The psychologist says by contrast the people who believe cancer will do them in are more worried about death, have friends and relatives who have or have had cancer, think they have little control over the disease and believe they will die at a younger age.
"It seems that people's ideas about heart disease and cancer are inconsistent, a mixture of the rational and irrational, and a poor basis for taking effective, preventive The data from the longitudinal study also confirms what has been reported in several published studies, namely that self-assessments of health are good predictors of mortality after an individual's medical history and age are taken into account. However, women are less accurate predictors than men.
Leventhal explains: "The process of assessing health is a two-step affair. It begins with events that create emotional upset, such as illness for men and both illness and social problems for women. The emotional distress affects men's and women's self-assessments equally. But because a woman's upset reflects illness as well as social problems, both her health assessment and her prediction of mortality are less precise."
Leventhal is also co-investigator with Marvin Schwalb, PhD, professor of microbiology and molecular genetics at New Jersey Medical School, in a study on the issues surrounding genetic screening for mutations to the BRCA1 and BRCA2 genes, which have been definitively linked to familial breast and ovarian cancers. He says they are looking at two major questions: Do people understand genetic risk? (Most do not, he says.) And how do people respond behaviorally and emotionally once they are tested for the gene mutation and get negative or positive test results?

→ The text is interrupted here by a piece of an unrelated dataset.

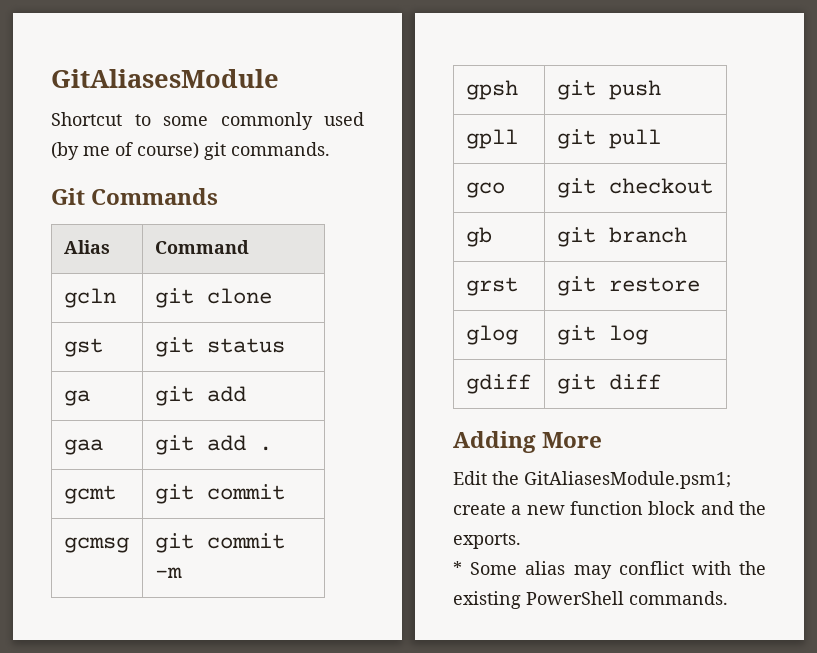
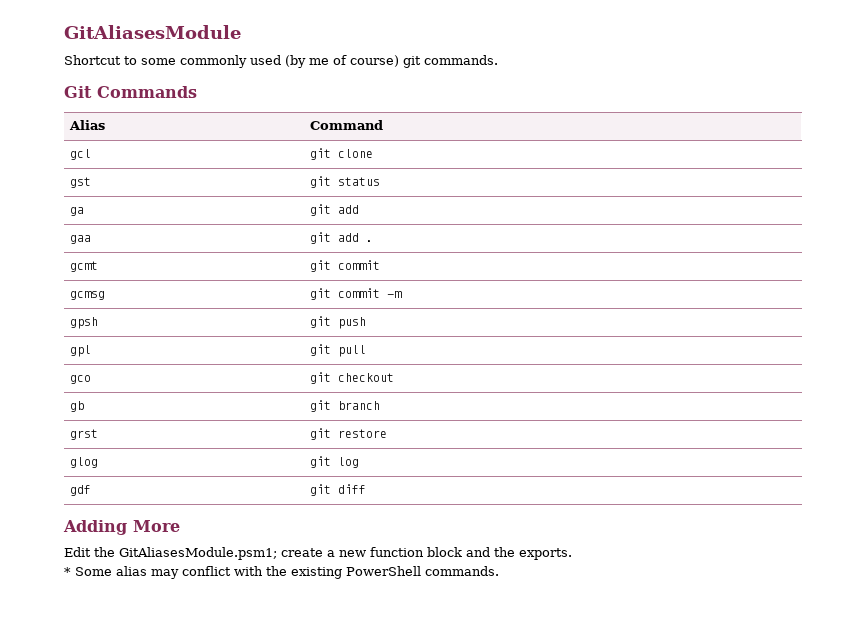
[63,288,116,308] gcln -> [69,149,91,160] gcl
[465,129,518,149] gpll -> [69,345,91,357] gpl
[465,374,531,394] gdiff -> [69,485,91,496] gdf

A third subset of the group includes women who come in for an initial interview but decide not to get tested. "This third group will also be followed long term to see what they will do about prevention," he says.
The study sample is not yet large enough to get a representative picture, Leventhal observes, "but my hunch is that women who decide not to test have more fears and anxieties than those who do."
He adds that few people volunteer to be part of a clinical study, but most people want information that can be determined only by such investigations. Perhaps the boomers will be the first generation to actively participate in this aspect of medicine's quest for knowledge.